__Problem to solve__
Collect every line in the records that contains the word "model", copying each line in full.
Material to process below:
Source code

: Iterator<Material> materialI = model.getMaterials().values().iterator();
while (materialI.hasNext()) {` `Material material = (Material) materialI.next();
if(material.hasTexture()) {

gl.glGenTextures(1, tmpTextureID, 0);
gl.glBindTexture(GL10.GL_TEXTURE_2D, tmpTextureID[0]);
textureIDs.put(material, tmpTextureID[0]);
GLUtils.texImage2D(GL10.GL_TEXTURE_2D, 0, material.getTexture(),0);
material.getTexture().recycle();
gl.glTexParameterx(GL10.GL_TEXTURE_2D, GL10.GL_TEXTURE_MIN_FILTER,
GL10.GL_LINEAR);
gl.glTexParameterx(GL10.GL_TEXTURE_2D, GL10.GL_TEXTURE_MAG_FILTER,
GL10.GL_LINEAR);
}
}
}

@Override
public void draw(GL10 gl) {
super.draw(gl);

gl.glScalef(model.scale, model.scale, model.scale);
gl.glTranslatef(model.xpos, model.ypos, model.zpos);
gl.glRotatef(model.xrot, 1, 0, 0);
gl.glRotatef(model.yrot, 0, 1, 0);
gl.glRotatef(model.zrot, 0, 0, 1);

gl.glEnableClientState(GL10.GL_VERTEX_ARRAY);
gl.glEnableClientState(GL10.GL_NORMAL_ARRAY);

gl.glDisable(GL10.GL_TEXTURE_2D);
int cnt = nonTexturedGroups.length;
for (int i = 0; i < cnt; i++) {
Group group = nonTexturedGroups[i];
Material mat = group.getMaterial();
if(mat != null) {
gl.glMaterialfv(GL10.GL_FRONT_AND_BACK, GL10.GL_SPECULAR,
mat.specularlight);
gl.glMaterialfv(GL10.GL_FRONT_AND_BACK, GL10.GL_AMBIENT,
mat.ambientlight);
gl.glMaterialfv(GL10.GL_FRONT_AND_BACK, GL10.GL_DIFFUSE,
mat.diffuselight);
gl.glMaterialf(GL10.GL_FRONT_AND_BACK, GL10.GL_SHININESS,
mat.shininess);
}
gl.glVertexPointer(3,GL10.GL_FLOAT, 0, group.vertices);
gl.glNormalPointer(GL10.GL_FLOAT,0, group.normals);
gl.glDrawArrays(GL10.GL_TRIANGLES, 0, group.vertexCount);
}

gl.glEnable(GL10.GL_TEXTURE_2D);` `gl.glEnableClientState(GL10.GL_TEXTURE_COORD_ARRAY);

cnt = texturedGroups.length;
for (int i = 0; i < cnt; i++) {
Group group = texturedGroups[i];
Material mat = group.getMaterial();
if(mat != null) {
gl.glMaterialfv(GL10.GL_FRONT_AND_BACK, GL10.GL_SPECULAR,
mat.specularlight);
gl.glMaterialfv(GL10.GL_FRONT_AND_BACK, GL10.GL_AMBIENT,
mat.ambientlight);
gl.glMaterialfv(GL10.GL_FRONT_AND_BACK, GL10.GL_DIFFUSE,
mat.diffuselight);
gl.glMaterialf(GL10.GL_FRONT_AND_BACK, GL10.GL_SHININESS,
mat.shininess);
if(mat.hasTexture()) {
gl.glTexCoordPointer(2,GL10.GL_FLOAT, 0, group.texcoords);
End of Material to process.
__Answer section__
: Iterator<Material> materialI = model.getMaterials().values().iterator();
gl.glScalef(model.scale, model.scale, model.scale);
gl.glTranslatef(model.xpos, model.ypos, model.zpos);
gl.glRotatef(model.xrot, 1, 0, 0);
gl.glRotatef(model.yrot, 0, 1, 0);
gl.glRotatef(model.zrot, 0, 0, 1);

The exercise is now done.